Les deux couples résidents à la Résidence Foulsafat sont là aussi, surpris et enchantés de la richesse de leur séjour à Rodrigues : ils ne s'imaginaient pas, en venant, participer à la réception du 14 juillet à l'Alliance Française. Marie-Claude, l'une des bénévoles françaises, professeur de français, au centre "Frère Rémi", est là avec son mari et ses deux filles. Elle est venue à Rodrigues en voyage, à la place de quelqu'un qui avait payé son voyage mais ne pouvait ni venir ni se désister et elle y est restée depuis. Cela se passait en 1990, la même année où nous, nous sommes venus, en famille, la première fois. C'est sans doute aussi durant la même période des vacances. Je discute avec son mari qui travaille à Orange, ex-Mauritius Télécom, des possibilités de connexion pour Internet et des difficultés rencontrées. Le passage à Orange n'est pas encore totalement terminé pour Rodrigues, il ne se fait que progressivement.

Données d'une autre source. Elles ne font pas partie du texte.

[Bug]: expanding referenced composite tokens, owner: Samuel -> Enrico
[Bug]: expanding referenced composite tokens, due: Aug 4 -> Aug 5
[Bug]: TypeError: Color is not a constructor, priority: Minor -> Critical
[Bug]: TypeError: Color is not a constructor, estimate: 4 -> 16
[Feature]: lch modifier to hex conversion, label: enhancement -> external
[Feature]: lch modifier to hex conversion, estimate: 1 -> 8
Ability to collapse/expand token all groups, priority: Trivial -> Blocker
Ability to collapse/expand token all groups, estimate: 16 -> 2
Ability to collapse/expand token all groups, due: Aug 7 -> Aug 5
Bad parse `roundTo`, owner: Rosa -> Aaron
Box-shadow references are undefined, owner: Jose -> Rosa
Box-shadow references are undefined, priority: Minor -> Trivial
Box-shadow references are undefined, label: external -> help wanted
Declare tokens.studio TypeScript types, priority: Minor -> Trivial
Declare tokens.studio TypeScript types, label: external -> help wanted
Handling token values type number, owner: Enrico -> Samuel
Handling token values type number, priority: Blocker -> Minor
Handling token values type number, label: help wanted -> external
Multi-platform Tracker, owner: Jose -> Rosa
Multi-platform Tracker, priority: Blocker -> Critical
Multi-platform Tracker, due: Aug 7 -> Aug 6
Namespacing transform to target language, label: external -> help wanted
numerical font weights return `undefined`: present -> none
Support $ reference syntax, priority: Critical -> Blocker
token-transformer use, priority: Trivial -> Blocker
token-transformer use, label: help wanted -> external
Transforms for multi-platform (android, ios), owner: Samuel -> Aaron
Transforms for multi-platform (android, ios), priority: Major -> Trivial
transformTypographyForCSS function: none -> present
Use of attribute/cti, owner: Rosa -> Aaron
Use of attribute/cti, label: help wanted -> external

Benoît me présente à d'autres personnes et ses fonctions de consul honoraire l'accaparent. Les grands parents français qui sont venus l'autre jour à Jean Tac, sont là avec leurs petits enfants dont ils ont la charge maintenant. "Mon Père", comme on l'appelle ici, le curé de Port Mathurin est là aussi. Il vient de lui arriver une drôle d'aventure : en croquant, sans le vouloir, dans un noyau d'olive, l'une des ses dents s'est fendue en deux dans le sens de la hauteur. Dalila contre Samson ou David contre Goliath, c'est connu mais Olive contre Adam ; l'histoire n'est point narrée dans la bible. Douloureux sans doute ! Une dent en moins, mais contre qui ?

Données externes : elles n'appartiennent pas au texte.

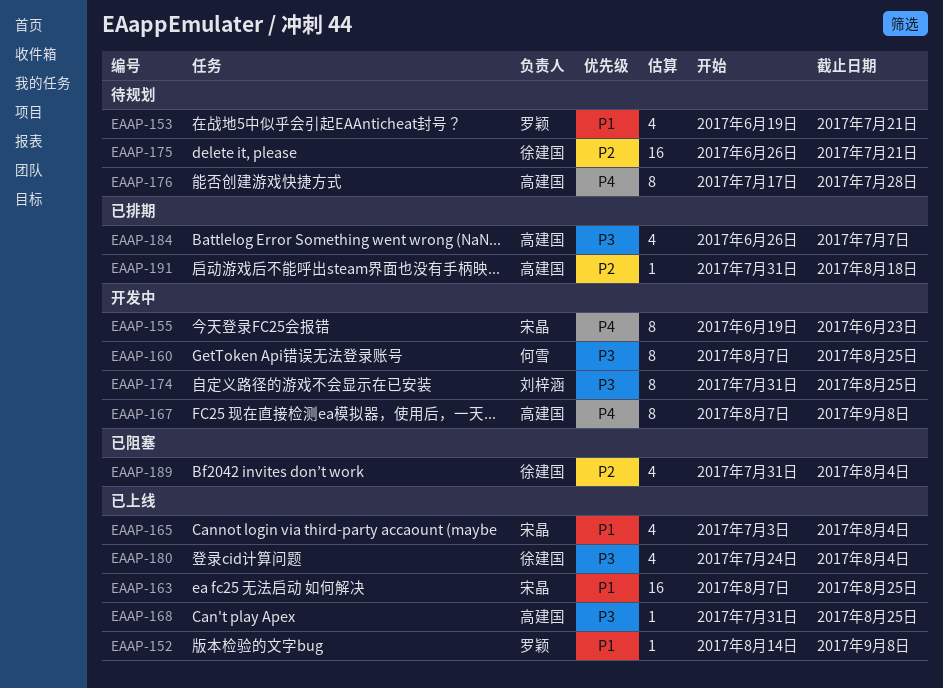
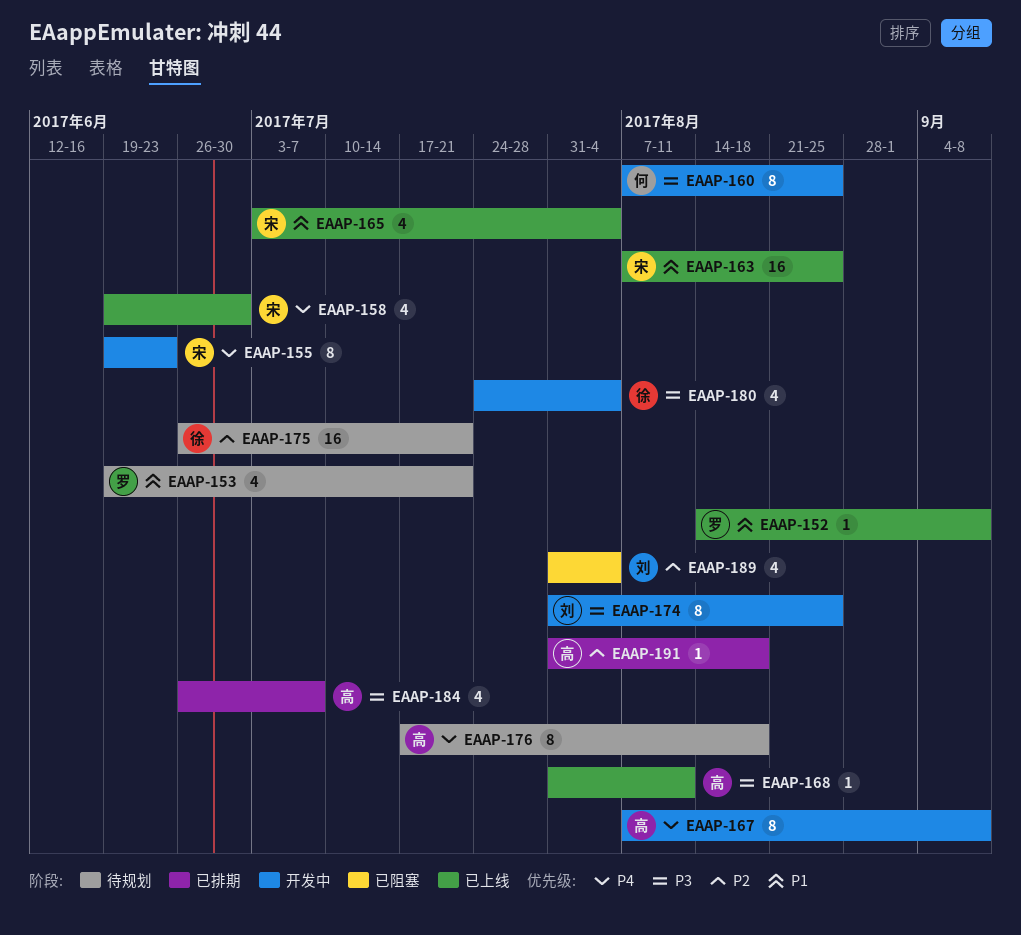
EAAP-158: none -> present
EAAP-168, due: Aug 25 -> Aug 11
EAAP-176, due: Jul 28 -> Aug 18
EAAP-180, status: 已上线 -> 开发中
EAAP-189, owner: 徐建国 -> 刘梓涵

Les personnes partent progressivement : elles viennent de toute l'île, la nuit est complète depuis longtemps et demain est un jour de travail, comme aujourd'hui d'ailleurs pour les rodriguais. Les derniers résistants, demande à danser le séga, pendant que nous commençons à débarrasser les tables des restes de victuailles et que nous rechargeons dans le 4X4 le matériel. En bas, un groupe de français continue à parler avec animation au bord de la route qui monte à Mont Lubin et qui est encore relativement fréquentée à cette heure. Bertrand à quelques difficultés avec la lourdeur de sa sono qu'il a voulu porter seul en descendant les marches abruptes.






Le plateau du véhicule est encombré par les casiers et les cartons de bouteilles et le matériel de sono. Il faut encore y mettre les personnes : les cinq personnes de la famille Jolicœur, Fred, Linda et leur fils Grégory, un copain de David. Amandine est là, un peu inquiète devant tant de monde ; Benoît vient de lui dire, qu'il pouvait la déposer à son domicile sur la route du retour. Benoît conduit, femmes et enfant occupent les sièges à l'avant et les autres hommes grimpent sur le plateau arrière. Face à nous, le lagon s'étale éclairé faiblement par quelques balises lumineuses pour guider les bateaux vers le port. Nous partons ! Nous sommes six à nous tenir comme nous pouvons aux rebords. Fred pour sa part s'est assis sur l'habitacle, le dos au sens de la marche et les pieds sur les baffles de la sono. Benoît conduit prudemment, nous ne sommes pas dans un rodéo ! Après avoir quitté la route qui longe le lagon le 4X4 grimpe vers Terres Rouges pour y déposer Amandine.